High throughput molecular design of electron donors and non-fullerene acceptors using machine learning combined with substructure importance†
Abstract
The electron donor and acceptor materials in the active layer critically influence organic solar cell (OSC) performance. However, traditional experimental methods for discovering high-performance materials are often time-consuming, costly and inefficient. Herein, to address this challenge, we established a database containing 547 donor–acceptor pairs in OSCs. Each molecule in the database was represented using Morgan and MACCS fingerprints. The machine learning random forest (RF) model was employed, with hyperparameters optimized through grid search, to develop a predictive model for power conversion efficiency (PCE).
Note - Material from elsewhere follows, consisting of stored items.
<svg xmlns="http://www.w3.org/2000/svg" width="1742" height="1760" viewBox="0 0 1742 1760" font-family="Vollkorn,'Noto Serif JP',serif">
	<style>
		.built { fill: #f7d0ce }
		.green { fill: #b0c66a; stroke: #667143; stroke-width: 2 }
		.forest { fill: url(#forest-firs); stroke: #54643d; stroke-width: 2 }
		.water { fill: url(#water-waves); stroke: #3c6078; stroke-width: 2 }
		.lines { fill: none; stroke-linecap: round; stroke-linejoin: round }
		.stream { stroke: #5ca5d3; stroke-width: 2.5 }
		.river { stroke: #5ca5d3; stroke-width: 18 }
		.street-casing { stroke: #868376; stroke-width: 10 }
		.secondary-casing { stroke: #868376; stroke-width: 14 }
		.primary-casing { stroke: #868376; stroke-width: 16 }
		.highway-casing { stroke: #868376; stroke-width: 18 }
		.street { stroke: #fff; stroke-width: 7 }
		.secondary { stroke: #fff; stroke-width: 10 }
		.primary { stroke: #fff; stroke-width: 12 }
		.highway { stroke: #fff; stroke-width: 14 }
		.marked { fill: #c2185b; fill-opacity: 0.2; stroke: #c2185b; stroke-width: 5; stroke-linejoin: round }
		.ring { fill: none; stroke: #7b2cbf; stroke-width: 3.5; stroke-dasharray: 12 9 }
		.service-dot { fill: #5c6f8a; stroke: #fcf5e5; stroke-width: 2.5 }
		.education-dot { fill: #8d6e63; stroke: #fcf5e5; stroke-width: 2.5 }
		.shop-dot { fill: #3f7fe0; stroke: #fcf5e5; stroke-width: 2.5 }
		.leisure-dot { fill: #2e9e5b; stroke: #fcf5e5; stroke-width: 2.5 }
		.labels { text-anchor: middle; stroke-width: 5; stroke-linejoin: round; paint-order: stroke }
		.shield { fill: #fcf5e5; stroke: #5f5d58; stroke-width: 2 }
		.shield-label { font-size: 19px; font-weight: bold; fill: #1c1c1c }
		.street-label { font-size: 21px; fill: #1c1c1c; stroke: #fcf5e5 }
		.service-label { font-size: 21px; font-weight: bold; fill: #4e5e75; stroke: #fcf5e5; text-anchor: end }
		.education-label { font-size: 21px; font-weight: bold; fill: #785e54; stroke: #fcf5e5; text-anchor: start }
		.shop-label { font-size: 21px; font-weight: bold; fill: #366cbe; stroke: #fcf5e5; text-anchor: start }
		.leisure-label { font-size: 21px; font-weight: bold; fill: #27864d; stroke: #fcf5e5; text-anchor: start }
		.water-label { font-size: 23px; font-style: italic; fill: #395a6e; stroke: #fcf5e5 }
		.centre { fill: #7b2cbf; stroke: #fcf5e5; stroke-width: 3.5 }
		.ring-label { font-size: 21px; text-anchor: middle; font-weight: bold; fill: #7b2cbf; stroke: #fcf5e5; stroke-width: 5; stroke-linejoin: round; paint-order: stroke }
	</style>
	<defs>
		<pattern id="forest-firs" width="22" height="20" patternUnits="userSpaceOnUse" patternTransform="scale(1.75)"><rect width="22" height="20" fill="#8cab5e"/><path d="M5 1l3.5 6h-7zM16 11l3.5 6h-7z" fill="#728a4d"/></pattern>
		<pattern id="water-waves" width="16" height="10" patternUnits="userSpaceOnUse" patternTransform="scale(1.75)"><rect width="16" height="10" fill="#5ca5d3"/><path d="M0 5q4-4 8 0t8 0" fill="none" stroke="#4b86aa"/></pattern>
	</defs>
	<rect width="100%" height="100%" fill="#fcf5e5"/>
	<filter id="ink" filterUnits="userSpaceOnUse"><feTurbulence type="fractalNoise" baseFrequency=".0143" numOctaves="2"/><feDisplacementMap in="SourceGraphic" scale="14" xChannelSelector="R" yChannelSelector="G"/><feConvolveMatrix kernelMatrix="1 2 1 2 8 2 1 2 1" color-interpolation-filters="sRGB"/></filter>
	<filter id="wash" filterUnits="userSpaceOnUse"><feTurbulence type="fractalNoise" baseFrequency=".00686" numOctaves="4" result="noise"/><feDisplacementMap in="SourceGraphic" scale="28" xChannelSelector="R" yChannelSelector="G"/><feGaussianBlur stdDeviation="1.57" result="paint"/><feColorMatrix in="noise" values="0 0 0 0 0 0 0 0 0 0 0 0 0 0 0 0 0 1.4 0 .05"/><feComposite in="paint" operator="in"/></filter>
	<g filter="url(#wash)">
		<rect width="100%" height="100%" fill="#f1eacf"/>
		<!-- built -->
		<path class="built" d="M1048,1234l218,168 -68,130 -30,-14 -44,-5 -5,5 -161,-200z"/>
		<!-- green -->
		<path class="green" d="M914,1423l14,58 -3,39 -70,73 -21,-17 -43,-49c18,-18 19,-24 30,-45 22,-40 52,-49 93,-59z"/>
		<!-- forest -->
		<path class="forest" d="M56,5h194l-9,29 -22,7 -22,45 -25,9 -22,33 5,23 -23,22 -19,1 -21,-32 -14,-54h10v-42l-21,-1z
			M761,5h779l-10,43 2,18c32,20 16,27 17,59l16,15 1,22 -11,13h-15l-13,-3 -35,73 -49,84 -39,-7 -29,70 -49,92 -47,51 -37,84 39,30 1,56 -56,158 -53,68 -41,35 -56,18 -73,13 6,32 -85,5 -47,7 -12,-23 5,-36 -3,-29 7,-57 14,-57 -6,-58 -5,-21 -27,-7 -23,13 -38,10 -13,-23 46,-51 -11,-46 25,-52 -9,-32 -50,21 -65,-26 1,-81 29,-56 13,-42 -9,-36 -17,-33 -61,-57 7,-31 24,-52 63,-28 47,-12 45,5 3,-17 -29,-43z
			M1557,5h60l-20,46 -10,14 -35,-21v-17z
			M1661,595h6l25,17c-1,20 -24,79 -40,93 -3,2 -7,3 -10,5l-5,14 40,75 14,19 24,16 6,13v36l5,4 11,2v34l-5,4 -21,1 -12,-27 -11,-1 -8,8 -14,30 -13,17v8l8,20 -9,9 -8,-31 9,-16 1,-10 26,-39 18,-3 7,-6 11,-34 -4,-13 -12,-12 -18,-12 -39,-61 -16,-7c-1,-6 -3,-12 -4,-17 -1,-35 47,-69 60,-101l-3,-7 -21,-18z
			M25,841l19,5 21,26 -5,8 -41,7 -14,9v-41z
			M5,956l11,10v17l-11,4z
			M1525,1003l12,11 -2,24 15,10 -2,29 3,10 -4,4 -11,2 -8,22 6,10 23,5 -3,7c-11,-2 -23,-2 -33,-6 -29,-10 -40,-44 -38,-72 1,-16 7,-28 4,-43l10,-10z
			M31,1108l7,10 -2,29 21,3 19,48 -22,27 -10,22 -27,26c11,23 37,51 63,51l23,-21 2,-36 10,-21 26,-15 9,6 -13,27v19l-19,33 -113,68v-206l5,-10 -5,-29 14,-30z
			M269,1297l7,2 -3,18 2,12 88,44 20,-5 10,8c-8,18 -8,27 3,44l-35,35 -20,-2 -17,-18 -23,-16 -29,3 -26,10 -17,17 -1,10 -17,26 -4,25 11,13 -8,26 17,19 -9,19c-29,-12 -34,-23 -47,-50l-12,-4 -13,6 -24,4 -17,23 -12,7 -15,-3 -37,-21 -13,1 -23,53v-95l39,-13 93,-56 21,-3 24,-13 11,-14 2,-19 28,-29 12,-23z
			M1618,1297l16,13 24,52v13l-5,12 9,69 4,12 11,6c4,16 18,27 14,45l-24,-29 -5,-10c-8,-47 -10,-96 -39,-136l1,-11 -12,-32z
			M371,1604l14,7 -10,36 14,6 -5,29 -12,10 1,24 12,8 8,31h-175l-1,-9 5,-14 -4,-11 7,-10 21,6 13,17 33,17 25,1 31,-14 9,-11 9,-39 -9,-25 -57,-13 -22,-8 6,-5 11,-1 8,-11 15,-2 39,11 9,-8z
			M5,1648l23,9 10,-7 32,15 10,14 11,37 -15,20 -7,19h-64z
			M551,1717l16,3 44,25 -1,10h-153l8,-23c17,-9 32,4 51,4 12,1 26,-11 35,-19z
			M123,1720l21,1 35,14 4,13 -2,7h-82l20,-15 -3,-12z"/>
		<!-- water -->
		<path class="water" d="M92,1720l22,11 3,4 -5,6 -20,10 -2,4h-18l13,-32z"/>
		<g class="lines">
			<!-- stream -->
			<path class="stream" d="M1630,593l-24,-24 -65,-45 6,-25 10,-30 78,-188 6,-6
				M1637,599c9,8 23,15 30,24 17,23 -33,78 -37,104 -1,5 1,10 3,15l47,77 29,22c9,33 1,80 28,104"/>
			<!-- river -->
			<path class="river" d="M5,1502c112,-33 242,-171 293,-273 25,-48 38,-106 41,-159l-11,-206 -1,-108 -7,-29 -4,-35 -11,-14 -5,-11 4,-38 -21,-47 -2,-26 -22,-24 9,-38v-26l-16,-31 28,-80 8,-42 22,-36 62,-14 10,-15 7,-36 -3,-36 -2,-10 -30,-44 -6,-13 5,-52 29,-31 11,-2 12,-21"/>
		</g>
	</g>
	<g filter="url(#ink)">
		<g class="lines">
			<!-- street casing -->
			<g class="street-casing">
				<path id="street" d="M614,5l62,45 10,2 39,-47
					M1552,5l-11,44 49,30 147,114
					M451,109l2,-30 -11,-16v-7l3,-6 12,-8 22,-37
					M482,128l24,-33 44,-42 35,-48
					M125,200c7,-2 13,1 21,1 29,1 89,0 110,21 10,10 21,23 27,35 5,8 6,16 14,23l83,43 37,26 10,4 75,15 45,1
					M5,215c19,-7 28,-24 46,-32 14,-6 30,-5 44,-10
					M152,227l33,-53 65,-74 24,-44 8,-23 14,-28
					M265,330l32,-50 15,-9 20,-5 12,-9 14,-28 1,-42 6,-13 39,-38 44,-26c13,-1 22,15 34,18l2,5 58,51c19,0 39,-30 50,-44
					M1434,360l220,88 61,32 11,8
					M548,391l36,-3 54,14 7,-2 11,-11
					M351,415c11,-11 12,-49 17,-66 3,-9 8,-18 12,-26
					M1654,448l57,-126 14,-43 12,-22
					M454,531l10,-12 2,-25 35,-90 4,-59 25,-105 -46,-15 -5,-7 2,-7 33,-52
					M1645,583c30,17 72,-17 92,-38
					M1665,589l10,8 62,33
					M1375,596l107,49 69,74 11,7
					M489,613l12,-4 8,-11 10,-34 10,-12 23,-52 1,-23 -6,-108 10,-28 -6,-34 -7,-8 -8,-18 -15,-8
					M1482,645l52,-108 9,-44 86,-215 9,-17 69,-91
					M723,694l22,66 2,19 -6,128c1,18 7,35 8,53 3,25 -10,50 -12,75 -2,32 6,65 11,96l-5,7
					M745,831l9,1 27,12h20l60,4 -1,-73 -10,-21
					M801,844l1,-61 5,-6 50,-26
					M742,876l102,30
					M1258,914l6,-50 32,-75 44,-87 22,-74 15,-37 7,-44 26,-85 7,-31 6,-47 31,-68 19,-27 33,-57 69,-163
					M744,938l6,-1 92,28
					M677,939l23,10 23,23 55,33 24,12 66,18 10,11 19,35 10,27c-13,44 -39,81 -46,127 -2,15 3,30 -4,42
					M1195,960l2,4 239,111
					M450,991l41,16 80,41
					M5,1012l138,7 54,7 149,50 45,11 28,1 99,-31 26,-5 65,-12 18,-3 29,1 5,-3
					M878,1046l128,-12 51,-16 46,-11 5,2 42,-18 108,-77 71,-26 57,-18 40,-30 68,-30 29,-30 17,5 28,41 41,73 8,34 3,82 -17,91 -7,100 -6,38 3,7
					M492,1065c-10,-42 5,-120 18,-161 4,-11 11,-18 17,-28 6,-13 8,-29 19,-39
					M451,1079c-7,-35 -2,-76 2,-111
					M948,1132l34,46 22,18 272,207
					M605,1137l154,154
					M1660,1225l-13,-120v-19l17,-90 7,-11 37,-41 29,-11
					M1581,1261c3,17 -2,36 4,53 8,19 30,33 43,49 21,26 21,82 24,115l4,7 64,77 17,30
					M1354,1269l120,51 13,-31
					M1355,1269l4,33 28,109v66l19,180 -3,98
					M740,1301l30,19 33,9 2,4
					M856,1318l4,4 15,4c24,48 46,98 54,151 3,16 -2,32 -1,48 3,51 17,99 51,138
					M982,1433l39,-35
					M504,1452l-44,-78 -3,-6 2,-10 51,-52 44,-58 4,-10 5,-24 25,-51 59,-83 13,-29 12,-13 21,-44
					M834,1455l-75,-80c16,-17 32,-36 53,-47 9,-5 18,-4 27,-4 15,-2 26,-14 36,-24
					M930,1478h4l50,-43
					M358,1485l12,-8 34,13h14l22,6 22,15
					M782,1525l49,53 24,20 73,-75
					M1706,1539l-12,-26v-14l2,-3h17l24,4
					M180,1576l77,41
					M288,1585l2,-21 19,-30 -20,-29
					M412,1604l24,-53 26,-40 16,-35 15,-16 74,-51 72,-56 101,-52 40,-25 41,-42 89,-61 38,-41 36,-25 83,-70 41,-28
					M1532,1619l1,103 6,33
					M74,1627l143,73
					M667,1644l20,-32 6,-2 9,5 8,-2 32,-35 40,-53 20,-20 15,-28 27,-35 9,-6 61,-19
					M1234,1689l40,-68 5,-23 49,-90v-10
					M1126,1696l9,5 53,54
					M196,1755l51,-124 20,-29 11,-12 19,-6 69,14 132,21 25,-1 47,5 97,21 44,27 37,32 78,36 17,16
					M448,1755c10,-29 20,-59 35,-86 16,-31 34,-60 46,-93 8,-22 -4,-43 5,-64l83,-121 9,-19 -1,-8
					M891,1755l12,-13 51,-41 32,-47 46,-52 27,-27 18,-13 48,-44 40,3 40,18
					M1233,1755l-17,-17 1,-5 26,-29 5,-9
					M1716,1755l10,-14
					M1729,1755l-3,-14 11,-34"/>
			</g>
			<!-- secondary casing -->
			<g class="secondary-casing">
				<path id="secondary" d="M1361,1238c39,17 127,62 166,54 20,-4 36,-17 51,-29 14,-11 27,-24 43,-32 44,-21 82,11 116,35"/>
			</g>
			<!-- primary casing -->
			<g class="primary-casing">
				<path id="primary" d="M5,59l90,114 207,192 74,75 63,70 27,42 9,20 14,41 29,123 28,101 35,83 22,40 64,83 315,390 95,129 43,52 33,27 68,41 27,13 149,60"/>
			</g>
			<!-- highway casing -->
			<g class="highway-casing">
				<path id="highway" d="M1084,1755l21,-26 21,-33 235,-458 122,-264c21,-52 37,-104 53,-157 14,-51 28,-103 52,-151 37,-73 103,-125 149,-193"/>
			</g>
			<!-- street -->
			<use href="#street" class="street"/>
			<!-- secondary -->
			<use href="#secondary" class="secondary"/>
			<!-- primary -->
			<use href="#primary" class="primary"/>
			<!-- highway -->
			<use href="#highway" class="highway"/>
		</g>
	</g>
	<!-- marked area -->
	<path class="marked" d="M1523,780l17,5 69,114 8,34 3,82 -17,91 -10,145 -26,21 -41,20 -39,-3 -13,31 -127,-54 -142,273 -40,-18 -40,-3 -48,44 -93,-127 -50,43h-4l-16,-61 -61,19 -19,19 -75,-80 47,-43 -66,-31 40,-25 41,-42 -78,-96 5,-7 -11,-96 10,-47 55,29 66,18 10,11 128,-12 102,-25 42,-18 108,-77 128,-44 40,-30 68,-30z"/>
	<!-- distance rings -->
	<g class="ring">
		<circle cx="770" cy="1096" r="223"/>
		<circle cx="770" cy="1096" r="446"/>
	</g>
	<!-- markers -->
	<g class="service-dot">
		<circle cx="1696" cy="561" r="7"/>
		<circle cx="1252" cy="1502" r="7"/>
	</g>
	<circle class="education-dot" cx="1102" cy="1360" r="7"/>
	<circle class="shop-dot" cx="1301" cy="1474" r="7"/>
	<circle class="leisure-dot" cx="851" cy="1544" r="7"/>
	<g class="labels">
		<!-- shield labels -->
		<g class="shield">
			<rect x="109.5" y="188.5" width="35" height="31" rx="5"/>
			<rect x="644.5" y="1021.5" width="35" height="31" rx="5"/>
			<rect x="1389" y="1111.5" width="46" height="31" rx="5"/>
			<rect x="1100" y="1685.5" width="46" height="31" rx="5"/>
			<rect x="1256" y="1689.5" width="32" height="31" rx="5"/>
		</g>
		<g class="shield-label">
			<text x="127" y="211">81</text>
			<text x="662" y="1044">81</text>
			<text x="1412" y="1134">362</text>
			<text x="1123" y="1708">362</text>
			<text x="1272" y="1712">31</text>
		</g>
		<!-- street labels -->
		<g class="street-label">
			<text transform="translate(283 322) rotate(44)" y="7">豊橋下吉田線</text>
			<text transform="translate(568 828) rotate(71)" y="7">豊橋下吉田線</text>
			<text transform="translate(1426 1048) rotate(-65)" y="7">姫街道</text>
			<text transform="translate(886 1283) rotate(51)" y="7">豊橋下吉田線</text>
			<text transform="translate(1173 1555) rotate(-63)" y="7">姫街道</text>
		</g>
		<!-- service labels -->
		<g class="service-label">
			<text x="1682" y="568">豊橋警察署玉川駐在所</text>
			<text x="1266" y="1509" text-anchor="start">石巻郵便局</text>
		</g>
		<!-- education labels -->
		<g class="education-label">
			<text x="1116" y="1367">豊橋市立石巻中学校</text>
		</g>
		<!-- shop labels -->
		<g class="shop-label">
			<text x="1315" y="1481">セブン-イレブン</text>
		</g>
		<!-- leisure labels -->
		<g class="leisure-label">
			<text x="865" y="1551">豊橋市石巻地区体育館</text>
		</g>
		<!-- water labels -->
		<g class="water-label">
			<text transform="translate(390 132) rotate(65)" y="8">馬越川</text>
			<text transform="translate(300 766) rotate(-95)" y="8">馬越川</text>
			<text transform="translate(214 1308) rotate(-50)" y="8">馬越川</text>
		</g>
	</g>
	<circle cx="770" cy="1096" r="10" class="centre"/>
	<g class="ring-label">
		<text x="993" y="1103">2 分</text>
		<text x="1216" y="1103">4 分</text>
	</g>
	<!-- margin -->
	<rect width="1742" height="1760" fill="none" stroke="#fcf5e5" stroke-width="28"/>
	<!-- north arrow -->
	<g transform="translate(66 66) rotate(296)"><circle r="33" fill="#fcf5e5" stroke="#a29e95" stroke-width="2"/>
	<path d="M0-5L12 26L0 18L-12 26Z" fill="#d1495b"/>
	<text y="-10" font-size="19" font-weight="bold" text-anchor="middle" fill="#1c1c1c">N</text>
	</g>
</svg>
To gain insights into the relationship between PCE and molecular substructures of both donors and non-fullerene acceptors, SHapley Additive exPlanations (SHAP) analysis was performed based on MACCS fingerprints. The top five important MACCS fingerprints were figured out for donor and non-fullerene acceptor molecules that positively correlate with PCE. The donor and non-fullerene acceptor molecules in the constructed database were cut into molecular substructures for enriching the chemical space of efficient molecular design. The important donor substructures, acceptor substructures and π substructures were screened and selected to design donors (D–π–A–π type) and non-fullerene acceptor (A–π–D–π–A and A–D–A types) molecules, generated 4914 donor and 701 800 acceptor molecules. Correspondingly, 3 448 645 200 donor–acceptor pairs were obtained. The PCE of newly designed donor–acceptor pairs were predicted using the optimized RF model. The 14 296 new donor–acceptor pairs were identified with the predicted PCE exceeding 14.00%. Among them, 123 pairs exhibited a PCE greater than 15.50%, with the highest predicted PCE of 15.91%. This method enables the efficient molecular design of a large number of potential OSC materials.